Trump and Carney struck an optimistic tone on tariffs, but major concessions remain elusive
Prime Minister Mark Carney’s second White House meeting with President Donald Trump ended with both leaders projecting optimism, though the substance of their talks suggested Canada’s path to tariff relief remains uncertain.
“We’re going to especially treat Canada fairly,” Trump said, standing beside Carney in the Oval Office. “I think they’re going to walk away very happy.”
The US president, who has imposed a 35% general tariff on Canadian exports—with sector-specific levies of 50% on metals and 25% on automobiles—added, “The people of Canada will love us again.”

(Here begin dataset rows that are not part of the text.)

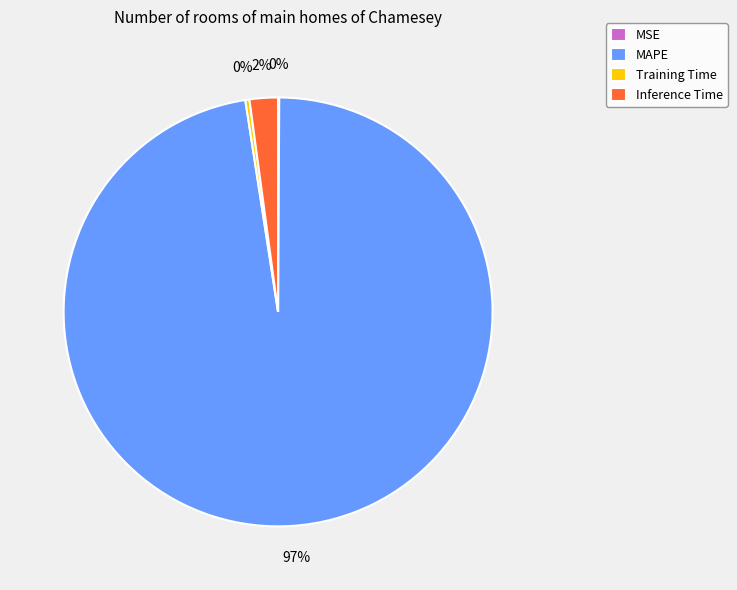

Which slice is the largest?

MAPE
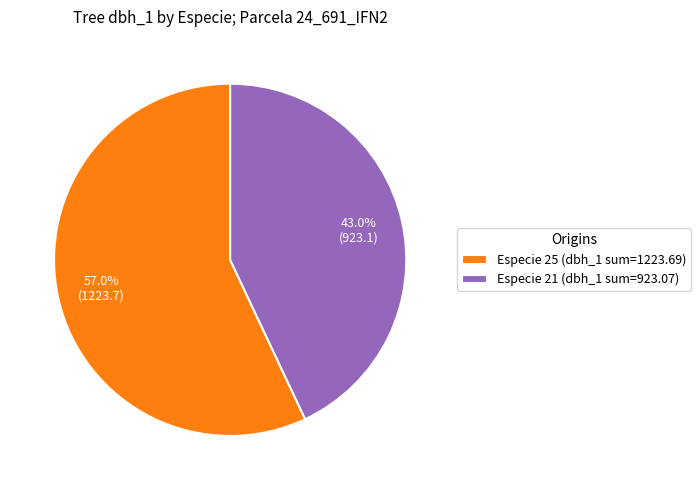

What is the smallest slice in the pie chart?

Especie 21 (dbh_1 sum=923.07)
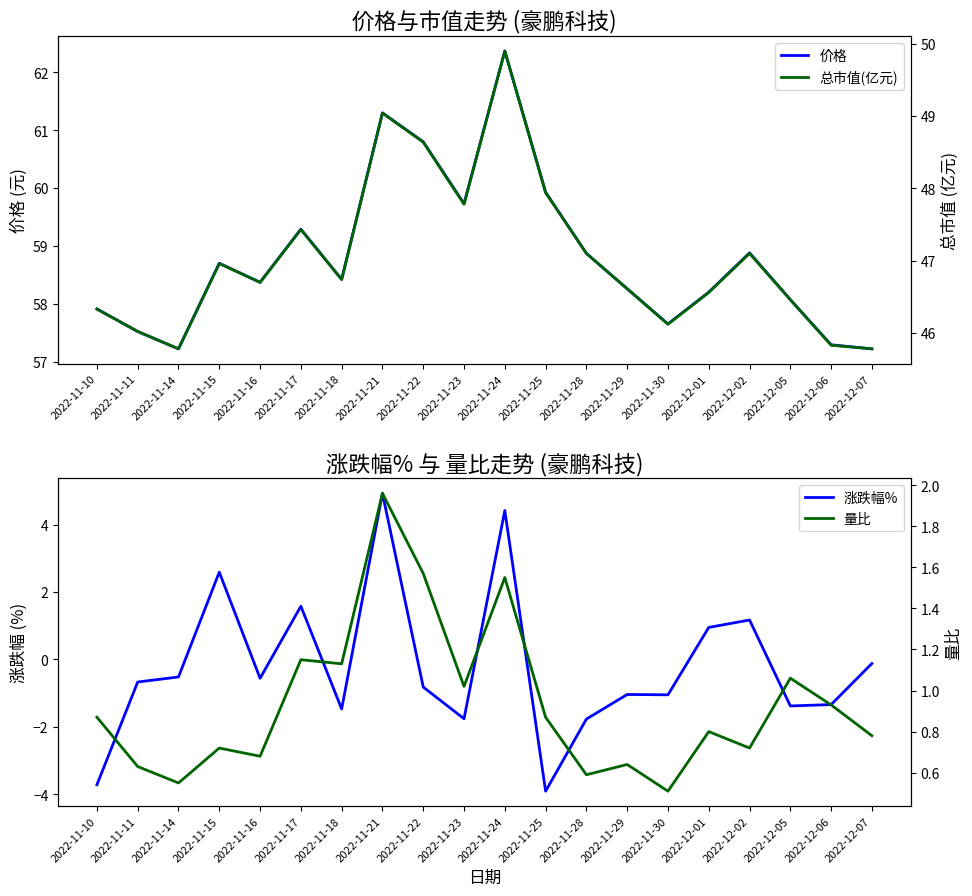

The value of 涨跌幅% at 2022-11-29 is -1.4. True or false?

False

Carney, for his part, said he was “confident we’ll get the right deal” and emphasized the depth of economic ties. “There are areas where we compete and it’s in those areas we have to come to an agreement that works. But there are more areas where we are stronger together, and that’s what we’re focused on,” he said.

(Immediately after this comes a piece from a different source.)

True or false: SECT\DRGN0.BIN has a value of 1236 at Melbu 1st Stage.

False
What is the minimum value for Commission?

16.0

Tariffs and trade: No quick fixes
Trump acknowledged the “natural conflict” between the two countries, especially in autos and steel. “We don’t like to compete because we sort of hurt each other. It’s a natural business conflict. Nothing wrong with it.”
While he hinted at possible future renegotiation of the Canada-US-Mexico Agreement (CUSMA), Trump was clear that “we’re going to have tariffs.”

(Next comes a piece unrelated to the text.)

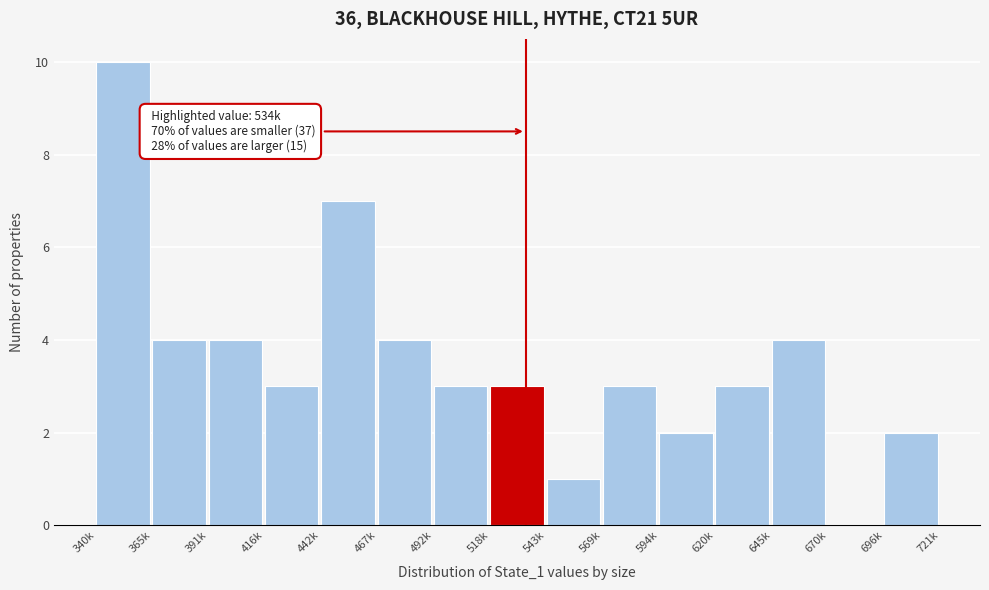

Reading left to right, transcribe all the data shown in this chart.

340k=10	365k=4	391k=4	416k=3	442k=7	467k=4	492k=3	518k=3	543k=1	569k=3	594k=2	620k=3	645k=4	670k=0	696k=2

Carney, who campaigned on a promise to fight back against American tariffs, has so far lifted most reciprocal measures except those matching US national security tariffs.
The impact of US tariffs has been severe for Canadian manufacturers. General Motors has announced 2,000 layoffs in Oshawa, while Stellantis has suspended a major plant overhaul in Brampton. Aluminum and forestry exports have also suffered.
Canada’s government has earmarked $10 billion in loans for affected steel and aluminum firms, but industry leaders remain skeptical about the prospects for relief.
As the USMCA review nears, BMO’s Aaron Goertzen warns that even mild tariff scenarios could slow Canada’s growth. He forecasts GDP gains of just 1.3% through 2026, with the Bank of Canada likely cutting rates to 2% to cushion the blow.https://t.co/ZC4IKRpn0x
— Canadian Mortgage Professional Magazine (@CMPmagazine) October 7, 2025
Trade, security, and political calculus
While the majority of Canadian exports still enter the US tariff-free under CUSMA, the ongoing dispute underscores the fragility of cross-border trade. Trump’s tariffs, justified on contested grounds of migration and fentanyl flows, have fueled inflation in the US and uncertainty in Canada.
Carney’s government has also made concessions, including scrapping a digital services tax and boosting military spending, in hopes of easing tensions.
The two leaders struck a positive tone, but ultimately no clear hint of an actual deal emerged from the meeting. That means Canadians will be waiting a while longer before the economic uncertainty that's shrouded the country since the trade war began earlier this year starts to ease.